Raisins to improve one's mental health

Thursday, February 19, 2009

Feb. 19, 2009

Dear Julie,

If it is possible for winter to have dog days of its own, these are Southeast Missouri's, chilling and often gray. The kind of days that keep you indoors aching for spring, mornings when you eat your oatmeal thinking about things you don't ordinarily think about.

Because DC rarely stops moving from 6 a.m. to 10 p.m., I usually east breakfast alone and the winter menu is occasionally oatmeal. Not the oatmeal of my youth, which I came to despise for its blandness and omnipresence. This oatmeal comes in tiny packages and a rainbow of flavors: Peaches and cream, strawberries and cream, blueberries and cream, maple and raisins, cinnamon and maple, and on and on. Adding pecans or walnuts and more raisins makes the mix jazzier. It's not your parents' oatmeal.

In a poem titled "Oatmeal," Galway Kinnell writes of eating his oatmeal with an imaginary John Keats, because eating oatmeal without company is not good for your mental health. "Due to its glutinous texture, gluey lumpishness, hint of slime, and unusual willingness to disintegrate, oatmeal must never be eaten alone," Kinnell writes.

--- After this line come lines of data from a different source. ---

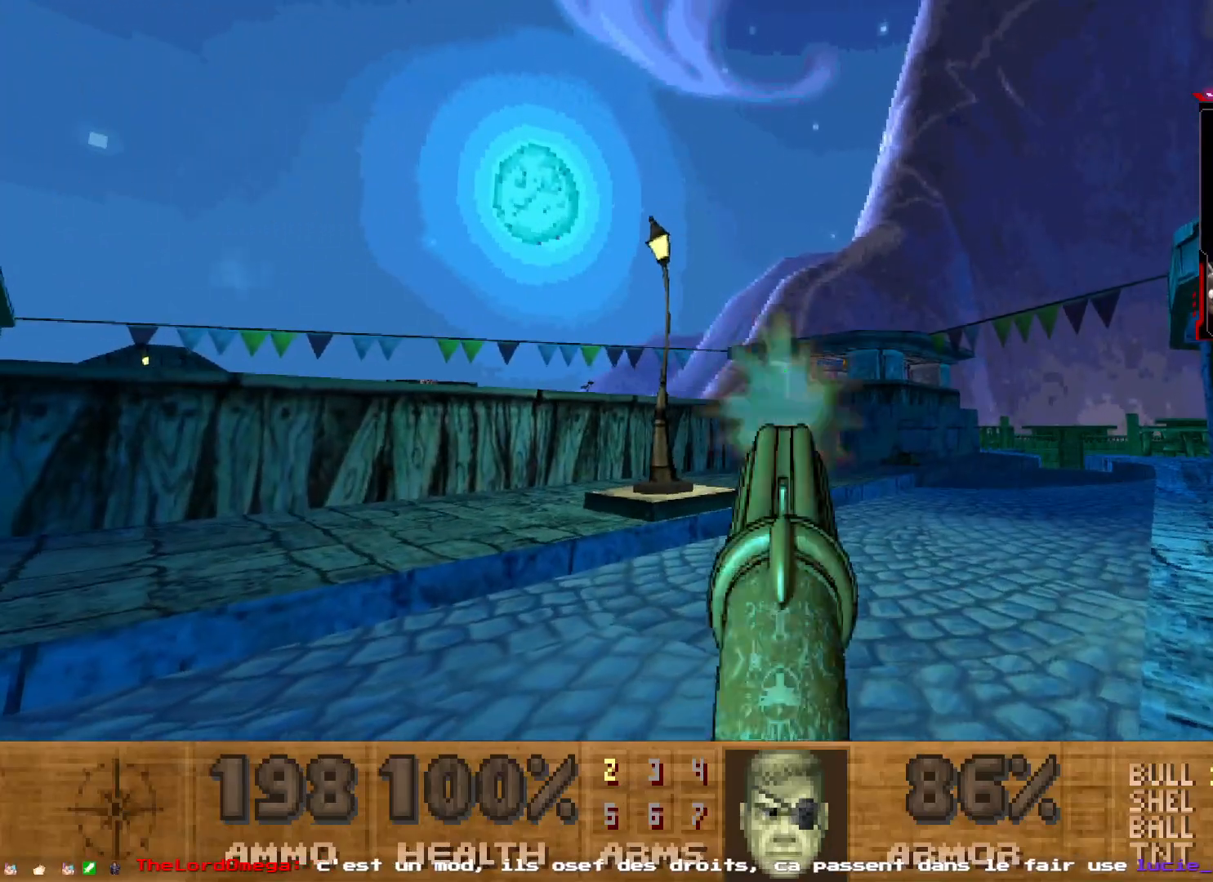
{"keys": [], "mouse": ["left"], "events": [[217, "z", "down"], [450, "z", "up"], [500, "mouse_left", "down"]]}
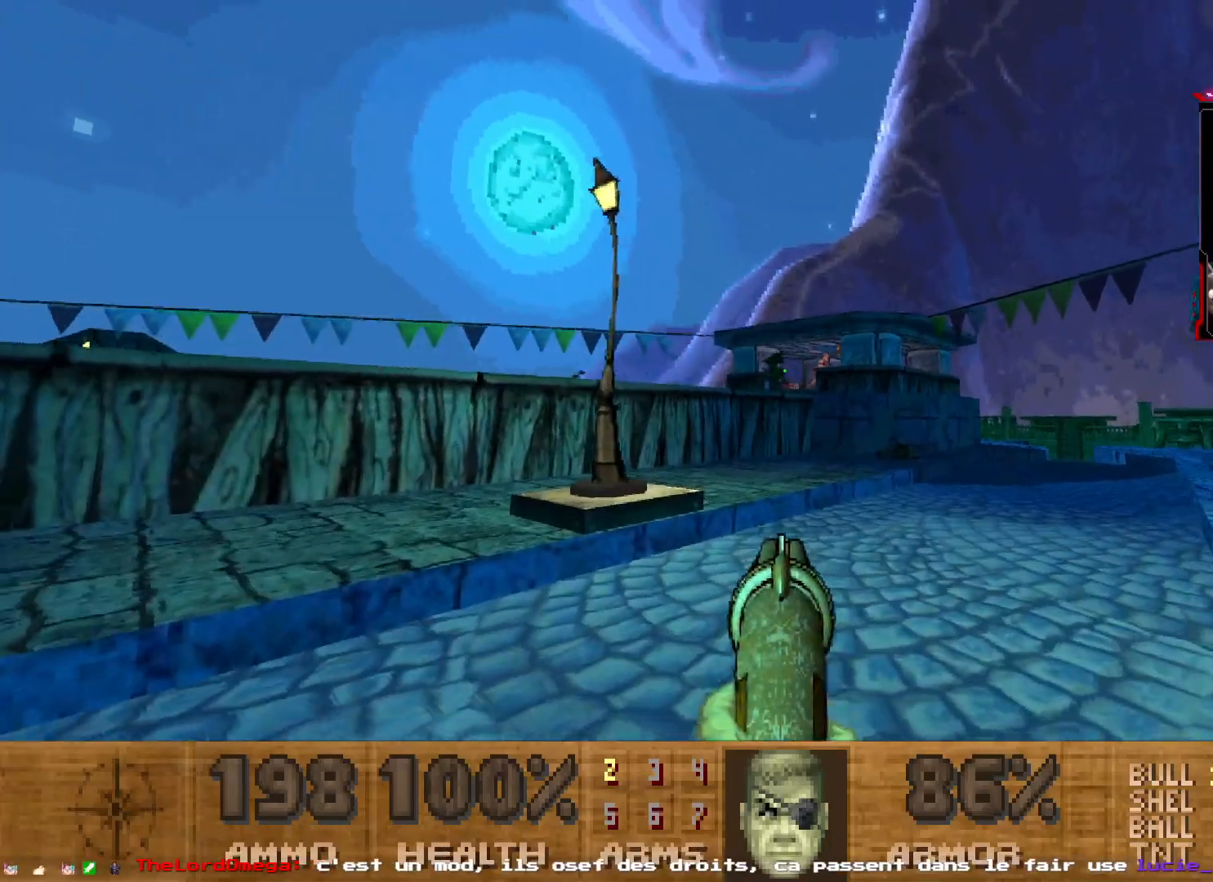
{"keys": ["z"], "mouse": [], "events": [[133, "mouse_left", "up"], [183, "z", "down"], [317, "z", "up"], [417, "z", "down"]]}
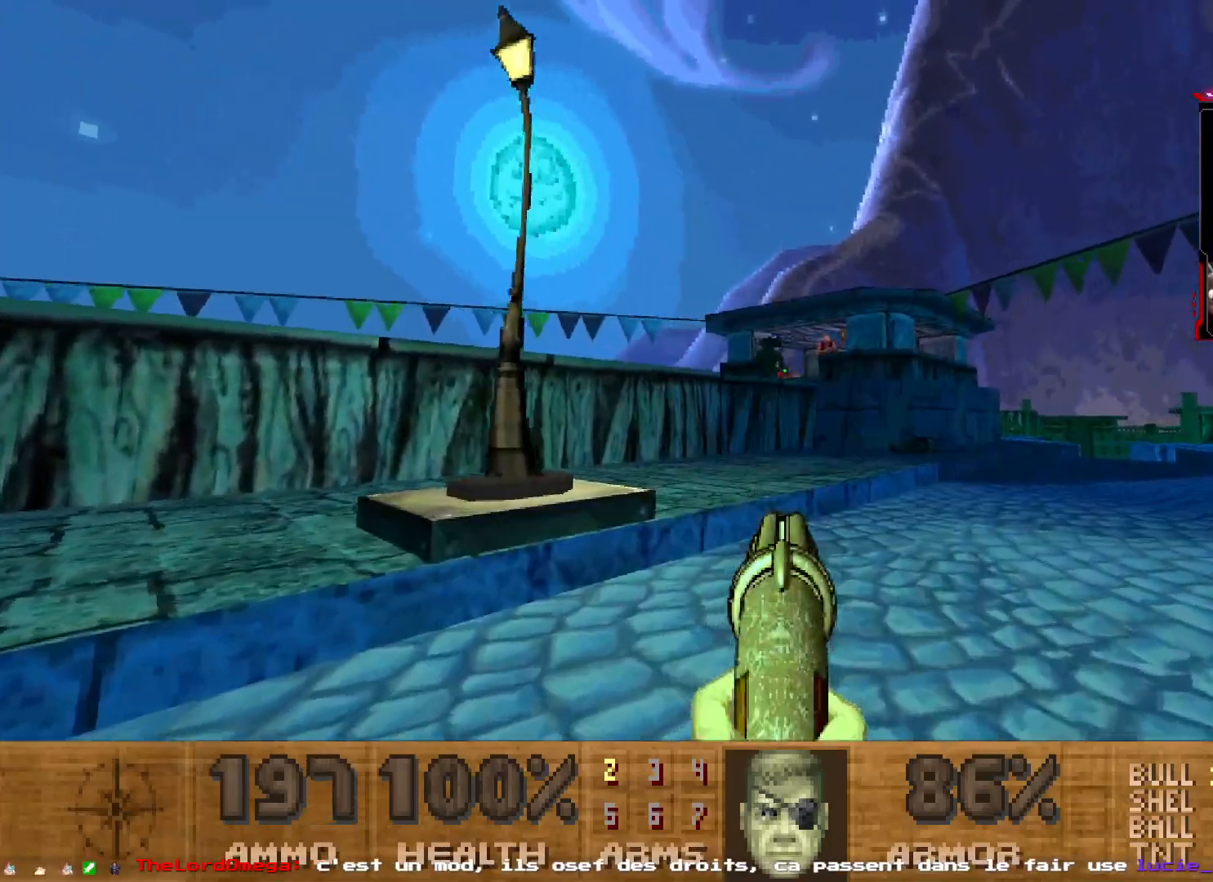
{"keys": [], "mouse": [], "events": [[100, "z", "up"], [250, "mouse_left", "down"], [500, "mouse_left", "up"]]}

Keats advised Kinnell that two lines of his poem "To Autumn" congealed in his head while eating oatmeal alone: "For Summer has o'er-brimmed their clammy cells" and "Thou watchest the last oozings hour by hour."

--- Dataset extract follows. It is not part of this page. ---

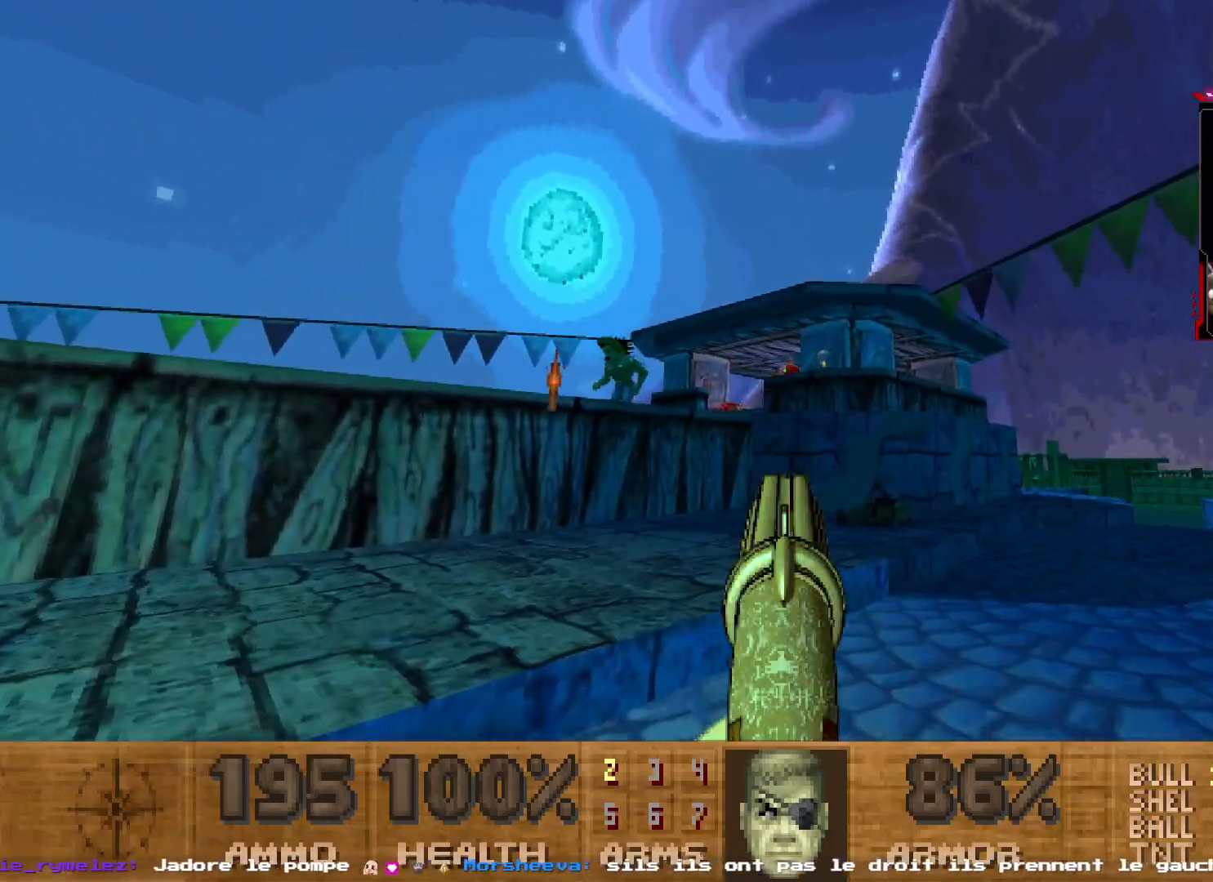
{"keys": ["q"], "mouse": [], "events": [[50, "d", "up"], [150, "z", "down"], [233, "q", "down"], [333, "z", "up"]]}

Food has an inordinate power to make us queasy. Our niece Kim won't allow any foods on her plate to touch one another. To her that represents contamination. Kim wants to become a doctor. Epidemiology might be a good fit.

DC keeps to the same rule as Kim and will only eat one thing at a time. I used to ask her why it was important to her to live by those restrictions. She thought that was a crazy question.

I do have my own rules. For instance, I'm not keen on eating anything that's alive or eating some things even when they're dead. One day in California my boss unwrapped the turkey sandwich she'd brought for lunch and discovered a colony of ants had beaten her to it. Not one ant or a few, a big family reunion. In shock I watched her pick off a couple stragglers atop the bread and begin eating. "More protein," she said coolly.

Food phobias or fetishes are nothing to laugh at. Worst off must be those who have cibophobia, the fear of food, because they're on a permanent liquid diet.

Since the recent salmonella outbreak, people with arachibutyrophobia -- the fear of peanut butter sticking to the roof of one's mouth -- are legion.

I myself suffer from a mild case of lachanophobia, the fear of vegetables. Not counting potatoes, of course.

Maybe we all fear food in some way. After all, our lives once depended on our ability to capture and gather food. For most in the West, our lives now depend on our ability to eat healthfully.

Instant oatmeal almost certainly isn't as nutritious as the glutinous kind and has its own consistency issues, namely the lack of any. Truthfully, no bath in boiling water can bring those little specks of dried fruit back to life. But over breakfast this morning I assured Galway that adding some raisins and pecans could improve anyone's oatmeal and mental health.

Love, Sam

Sam Blackwell is a former reporter for the Southeast Missourian.